North Korea carries out a test-launch of an upgraded K-23 short-range ballistic missile on March 25, 2021. [YONHAP]

North Korea carries out a test-launch of an upgraded K-23 short-range ballistic missile on March 25, 2021. [YONHAP]

 
North Korea's state news agency published an editorial Monday blasting the United States for "talking about dialogue while pursuing conflict in its actions" by lifting missile restrictions on South Korea.
 
Appearing under the byline of political columnist Kim Myong-chol, the Korea Central News Agency (KCNA) editorial questioned the rationale behind the allies’ agreement to scrap decades-old restrictions on South Korean missiles with the headline, “What is the target of the termination of missile restrictions?”
 
Claiming that the objective of terminating the missile restrictions was to “hinder the development” of North Korea by “fomenting an arms race,” as well as to “legalize the development of medium-range missiles aimed at our neighbors,” the editorial argued that the United States was behaving in a hypocritical manner in its attitudes toward missile development in North and South Korea.
 
“While [the United States] brands our defensive measures as violations of United Nations ‘resolutions,’ it permits its followers the right to pursue unfettered missile development,” the editorial said.
 
“This is both an expression of the anti-[North] Korean policy to which the United States so desperately clings, as well as proof of its shameless hypocrisy.”
 
The editorial also claimed that the scrapping of missile restrictions made “many countries feel that the [North] Korea policy of the Joe Biden administration is nothing more than an artifice, even if it is called a practical approach or a flexible one.”
 
Restrictions on missiles made and deployed in [South] Korea were scrapped at the summit between U.S. President Joe Biden and President Moon Jae-in, which took place in Washington, D.C., in May.
 
The guidelines, which dated back to 1979, kept Korean missiles under 800 kilometers (500 miles) in range and did not allow solid fuel for propulsion before last July.
 
Korea originally agreed to a 180-kilometer maximum range of missiles with a payload up to 500 kilograms (1,100 pounds) demanded by Washington in October 1979 in return for missile technology transfers from the United States, reflecting Washington’s fear that the authoritarian South Korean government could destabilize the region by sparking an arms race.
 
The guidelines have been revised four times since –– in 2001, 2012, 2017 and most recently July 2020 — to meet a growing security threat from North Korea, which has progressively developed longer range missiles of its own.
 
The KCNA editorial suggested that more missile development was in the cards now that the restrictions on South Korean missiles have been lifted.

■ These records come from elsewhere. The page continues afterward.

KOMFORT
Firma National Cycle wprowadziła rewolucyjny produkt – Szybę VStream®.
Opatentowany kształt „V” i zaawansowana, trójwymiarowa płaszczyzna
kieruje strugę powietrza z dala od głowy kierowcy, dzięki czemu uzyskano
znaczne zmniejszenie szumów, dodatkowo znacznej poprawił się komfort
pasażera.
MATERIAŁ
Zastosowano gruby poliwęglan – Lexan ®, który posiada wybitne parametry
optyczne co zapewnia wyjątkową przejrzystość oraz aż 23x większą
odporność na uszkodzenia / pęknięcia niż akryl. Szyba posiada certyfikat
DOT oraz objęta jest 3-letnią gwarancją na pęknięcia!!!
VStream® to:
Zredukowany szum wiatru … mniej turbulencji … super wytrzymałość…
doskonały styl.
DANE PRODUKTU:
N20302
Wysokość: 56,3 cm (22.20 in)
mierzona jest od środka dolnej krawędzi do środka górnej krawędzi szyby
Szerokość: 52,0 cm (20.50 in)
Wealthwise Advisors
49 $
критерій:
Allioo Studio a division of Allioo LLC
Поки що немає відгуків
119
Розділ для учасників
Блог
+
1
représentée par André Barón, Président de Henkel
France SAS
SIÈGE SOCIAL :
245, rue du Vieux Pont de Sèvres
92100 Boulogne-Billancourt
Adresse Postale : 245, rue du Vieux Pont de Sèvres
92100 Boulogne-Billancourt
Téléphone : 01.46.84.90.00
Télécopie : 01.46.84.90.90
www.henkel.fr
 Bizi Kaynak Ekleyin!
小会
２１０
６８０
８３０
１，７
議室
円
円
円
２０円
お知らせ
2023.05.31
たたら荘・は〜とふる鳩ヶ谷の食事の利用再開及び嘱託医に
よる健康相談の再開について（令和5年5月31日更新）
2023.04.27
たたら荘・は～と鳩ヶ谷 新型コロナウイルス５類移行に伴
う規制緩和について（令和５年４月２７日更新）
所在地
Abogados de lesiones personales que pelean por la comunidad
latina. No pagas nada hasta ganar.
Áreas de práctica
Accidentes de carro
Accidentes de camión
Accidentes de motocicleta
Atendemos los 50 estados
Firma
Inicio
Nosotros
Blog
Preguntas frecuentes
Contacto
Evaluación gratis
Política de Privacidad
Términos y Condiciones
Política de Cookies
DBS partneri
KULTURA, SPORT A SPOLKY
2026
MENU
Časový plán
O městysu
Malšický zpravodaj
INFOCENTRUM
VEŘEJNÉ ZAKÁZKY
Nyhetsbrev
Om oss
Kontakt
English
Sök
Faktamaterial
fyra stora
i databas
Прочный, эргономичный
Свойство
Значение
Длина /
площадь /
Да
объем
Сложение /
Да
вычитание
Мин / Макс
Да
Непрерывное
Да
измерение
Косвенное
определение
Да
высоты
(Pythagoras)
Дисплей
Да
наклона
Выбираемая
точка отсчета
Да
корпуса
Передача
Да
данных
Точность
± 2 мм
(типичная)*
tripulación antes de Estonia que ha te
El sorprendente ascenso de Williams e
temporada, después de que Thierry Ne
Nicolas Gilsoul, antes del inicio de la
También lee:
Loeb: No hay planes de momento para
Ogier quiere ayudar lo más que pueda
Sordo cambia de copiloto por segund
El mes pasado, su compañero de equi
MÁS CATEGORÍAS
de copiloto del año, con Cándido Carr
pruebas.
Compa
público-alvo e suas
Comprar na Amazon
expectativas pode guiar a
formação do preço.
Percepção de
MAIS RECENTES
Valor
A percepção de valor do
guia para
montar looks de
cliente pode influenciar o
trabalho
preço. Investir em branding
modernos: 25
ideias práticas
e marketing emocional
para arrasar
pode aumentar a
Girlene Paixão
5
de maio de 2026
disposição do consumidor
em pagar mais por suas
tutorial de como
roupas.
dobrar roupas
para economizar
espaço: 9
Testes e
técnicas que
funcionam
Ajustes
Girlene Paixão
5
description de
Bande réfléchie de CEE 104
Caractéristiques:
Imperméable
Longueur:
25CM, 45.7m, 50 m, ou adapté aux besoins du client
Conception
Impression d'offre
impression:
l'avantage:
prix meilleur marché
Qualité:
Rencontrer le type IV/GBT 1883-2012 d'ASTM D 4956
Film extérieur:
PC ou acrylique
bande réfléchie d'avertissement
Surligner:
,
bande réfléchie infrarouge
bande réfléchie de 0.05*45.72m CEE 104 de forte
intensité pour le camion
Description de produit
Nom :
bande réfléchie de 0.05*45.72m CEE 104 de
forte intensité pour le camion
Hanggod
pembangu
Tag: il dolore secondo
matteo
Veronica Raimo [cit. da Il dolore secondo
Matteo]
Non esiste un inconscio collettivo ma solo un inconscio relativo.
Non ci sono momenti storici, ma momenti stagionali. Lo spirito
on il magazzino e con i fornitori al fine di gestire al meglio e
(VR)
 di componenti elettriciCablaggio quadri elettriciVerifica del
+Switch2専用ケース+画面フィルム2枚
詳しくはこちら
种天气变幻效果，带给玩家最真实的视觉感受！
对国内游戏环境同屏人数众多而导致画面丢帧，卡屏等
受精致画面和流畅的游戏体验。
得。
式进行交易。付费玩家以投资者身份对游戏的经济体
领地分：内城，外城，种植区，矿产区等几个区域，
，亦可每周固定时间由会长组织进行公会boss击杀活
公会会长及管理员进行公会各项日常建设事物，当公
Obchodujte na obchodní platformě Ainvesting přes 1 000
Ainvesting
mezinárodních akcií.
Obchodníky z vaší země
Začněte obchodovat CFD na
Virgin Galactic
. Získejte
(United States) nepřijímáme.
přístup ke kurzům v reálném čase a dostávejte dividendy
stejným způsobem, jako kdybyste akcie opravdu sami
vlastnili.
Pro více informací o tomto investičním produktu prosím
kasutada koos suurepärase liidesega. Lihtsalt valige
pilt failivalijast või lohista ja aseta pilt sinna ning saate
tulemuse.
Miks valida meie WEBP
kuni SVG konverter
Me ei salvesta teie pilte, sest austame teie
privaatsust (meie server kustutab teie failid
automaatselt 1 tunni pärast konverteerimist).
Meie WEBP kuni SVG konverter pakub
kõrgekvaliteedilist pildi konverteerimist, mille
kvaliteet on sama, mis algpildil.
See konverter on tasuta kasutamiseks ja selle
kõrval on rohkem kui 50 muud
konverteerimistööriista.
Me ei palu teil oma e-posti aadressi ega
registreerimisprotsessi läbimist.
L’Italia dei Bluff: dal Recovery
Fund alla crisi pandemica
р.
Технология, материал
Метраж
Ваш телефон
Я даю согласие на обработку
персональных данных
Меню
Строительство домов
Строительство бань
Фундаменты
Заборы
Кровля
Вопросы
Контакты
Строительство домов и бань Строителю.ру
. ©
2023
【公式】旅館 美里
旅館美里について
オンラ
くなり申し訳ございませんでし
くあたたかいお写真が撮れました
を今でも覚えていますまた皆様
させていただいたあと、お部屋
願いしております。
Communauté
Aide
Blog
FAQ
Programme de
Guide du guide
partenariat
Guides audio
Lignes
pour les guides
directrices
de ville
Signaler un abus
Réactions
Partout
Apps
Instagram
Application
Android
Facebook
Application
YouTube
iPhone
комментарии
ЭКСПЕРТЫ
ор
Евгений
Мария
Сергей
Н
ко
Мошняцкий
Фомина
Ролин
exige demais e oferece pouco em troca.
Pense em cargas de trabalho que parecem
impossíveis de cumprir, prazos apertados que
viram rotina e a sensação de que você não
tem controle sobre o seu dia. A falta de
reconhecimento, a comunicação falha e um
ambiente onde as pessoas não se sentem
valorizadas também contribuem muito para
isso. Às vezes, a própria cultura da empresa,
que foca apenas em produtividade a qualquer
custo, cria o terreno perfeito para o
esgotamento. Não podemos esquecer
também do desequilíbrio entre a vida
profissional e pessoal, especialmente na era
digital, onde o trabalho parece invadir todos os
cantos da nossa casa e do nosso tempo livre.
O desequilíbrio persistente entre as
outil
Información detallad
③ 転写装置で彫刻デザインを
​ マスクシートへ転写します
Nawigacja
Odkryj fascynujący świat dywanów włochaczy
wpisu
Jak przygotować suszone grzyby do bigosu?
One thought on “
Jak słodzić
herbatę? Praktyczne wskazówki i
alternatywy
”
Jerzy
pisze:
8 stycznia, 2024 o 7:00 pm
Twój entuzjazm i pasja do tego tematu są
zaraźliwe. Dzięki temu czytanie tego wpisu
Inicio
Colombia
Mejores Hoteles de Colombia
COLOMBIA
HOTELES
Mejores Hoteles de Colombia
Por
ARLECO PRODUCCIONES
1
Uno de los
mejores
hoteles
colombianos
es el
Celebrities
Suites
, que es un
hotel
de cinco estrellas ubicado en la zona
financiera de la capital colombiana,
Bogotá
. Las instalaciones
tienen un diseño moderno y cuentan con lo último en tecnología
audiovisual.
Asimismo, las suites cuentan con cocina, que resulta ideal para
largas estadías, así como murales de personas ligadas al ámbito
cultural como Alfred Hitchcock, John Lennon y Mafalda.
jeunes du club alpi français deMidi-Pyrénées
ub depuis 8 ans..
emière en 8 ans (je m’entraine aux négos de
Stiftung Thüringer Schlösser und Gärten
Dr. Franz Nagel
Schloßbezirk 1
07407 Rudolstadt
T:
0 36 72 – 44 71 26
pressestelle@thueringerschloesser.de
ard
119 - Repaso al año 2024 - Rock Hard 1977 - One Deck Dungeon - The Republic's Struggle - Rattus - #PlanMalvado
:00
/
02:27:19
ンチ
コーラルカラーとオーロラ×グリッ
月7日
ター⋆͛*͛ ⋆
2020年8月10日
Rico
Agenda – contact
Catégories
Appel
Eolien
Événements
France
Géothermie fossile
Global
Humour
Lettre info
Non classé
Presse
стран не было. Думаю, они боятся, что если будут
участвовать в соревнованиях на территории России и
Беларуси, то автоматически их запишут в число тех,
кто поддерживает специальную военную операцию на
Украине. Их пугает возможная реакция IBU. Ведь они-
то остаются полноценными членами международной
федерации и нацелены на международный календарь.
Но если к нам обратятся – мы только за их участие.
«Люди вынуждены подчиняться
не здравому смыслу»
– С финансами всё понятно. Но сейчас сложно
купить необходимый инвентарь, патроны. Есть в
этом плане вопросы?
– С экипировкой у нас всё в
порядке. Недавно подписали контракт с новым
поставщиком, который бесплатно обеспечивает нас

“By this action, the United States has poked its eye with its own hand,” the editorial said. “Now that the United States and South Korean authorities have shown that they are pursuing ambitions of invasion, they have nothing to say if we strengthen our own defensive capabilities.”
 
President Moon Jae-in, whose foreign policy and defense agenda long-included “missile independence” from U.S.-imposed restrictions, was also directly named for criticism in the editorial.
 
“The leader of South Korea has stuck his head directly into the crosshairs of surrounding countries,” the editorial said. “The contemptible sight of Moon sending feelers out of a guilty conscience to gage reactions to his mistakes is nauseating.”